At this point, Tongngy wants to point out that the financial knowledge of the Cambodian people is growing a lot. However, despite the steady progress, compared to other countries in the region, Cambodia is still low in financial literacy.

“Every year, our microfinance association expend huge of budget to train financial literacy for our citizens, such as launching promotional campaigns, media partnerships, as well as direct workshops with customers and civil society organizations,” he said. “We are cooperating with relevant partners, both national, international, and civil society to join hands to provide more financial knowledge of citizens and grow,” he added.

Kaing Tongngy, spokesman for the Cambodia Microfinance Association.

USAID’s report shows that about 80% of Cambodians live in rural areas and about 65% of them are engaged in agriculture, fishing, and forestry. The same report said that most people in rural areas still do not know about financial literacy.

Kao Thach, executive director of the Agricultural and Rural Development Bank, said that Cambodian people who living in rural areas still had low levels of knowledge related to financial management.

“We have contributed a lot to the economic development of the Cambodian people, especially the agricultural population in rural areas. We have raised a lot of money to support their business, as well as provide some techniques and materials for the agricultural sector, he said. “We also provide market information and set goals for farmers to become farmers with a high level of financial literacy.”

However, he emphasized that financial literacy will take about 5 to 10 years so that all Cambodians can understand how to save money, spend money on purpose and manage the budget during any risk.

According to the report by the Asian Development Bank, Cambodia ranks 135 out of 140 countries with a low level of financial literacy.

Improving livelihoods in the COVID-19 crisis

In a pandemic, the banking and microfinance sector remained resilient and robust, as well as sufficient capacity to meet financing needs and sustain economic and social activity.
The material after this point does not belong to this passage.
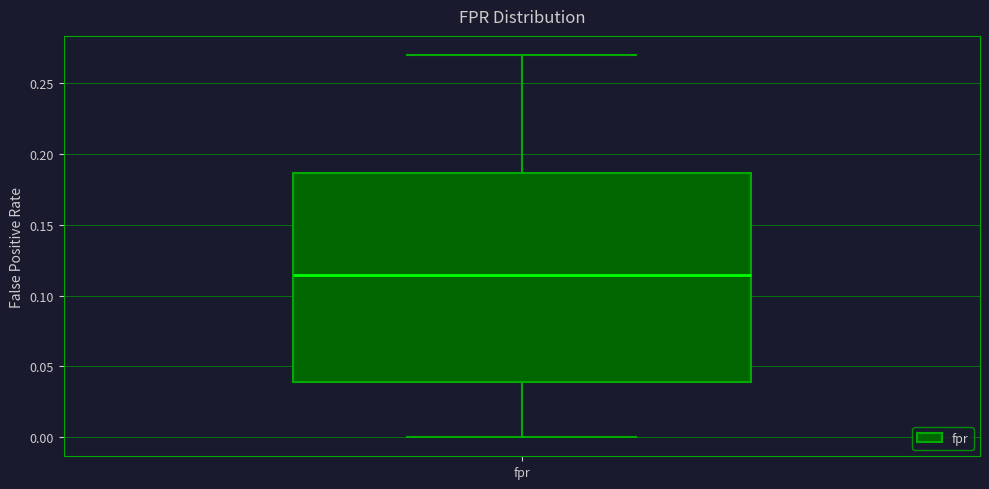

Read this box plot against the y-axis: the position of the median line, the range covered by the box, and the ends of both whiskers. The values are not printed on the chart, so give them approximately, as read against the axis.

median 0.115, box 0.040 to 0.185, whiskers 0.000 to 0.270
The restructuring of loans and reserves of banking and microfinance institutions amounted to 370,785 accounts, equivalent to 5.5 billion dollars, which contributed to alleviating the burden of people and companies – enterprises that have been severely affected by pandemics for almost two years.

Tongngy, the spokesman of CMA, said that microfinance institutions were still standing up to lending to the affected people, even though microfinance were also facing the personal issue.

“The pandemic did not affect only the lives of the people, but microfinance institutions are also badly affected. We didn’t complain about it. To address this, we have mobilized resources to help ourselves and our people in need during the crisis, “Tongngy said.

No photo description available.
Executive director of the Agricultural and Rural Development Bank.

“We have helped a lot of people financially,” he said. “We have redesigned mechanisms such as credit arrangements to help ease customer cash pressures, enabling them to repay in the suitable amount and without penalty. In 2021, our microfinance sector decided to be interest-free for two months and suspend payments for up to three months. In particular, the families of clients who died of Covid-19, we have reduced their debt to some extent.

In Channy, CEO of ACLEDA Bank affirmed that the banking institution remains committed to disbursing more cash to customers to help improve the lives of people affected in all forms during the Covid-19. He said that If people’s livelihoods improve, so does economic growth.

“As a banking institution, we continue to support, lend and educate more people,” he said. In this crisis, the banking sector has also launched Cash App and E-payment through technology to modernize the people. We want to see the growth of the Cambodian people through the use of cash with this modern technology as well.”

Recently, the E-payment system is widely utilizing such Bank app, Bakong, Retell Pay system, Cambodia Share-switch system, and QR Cod scanning system for cash payments.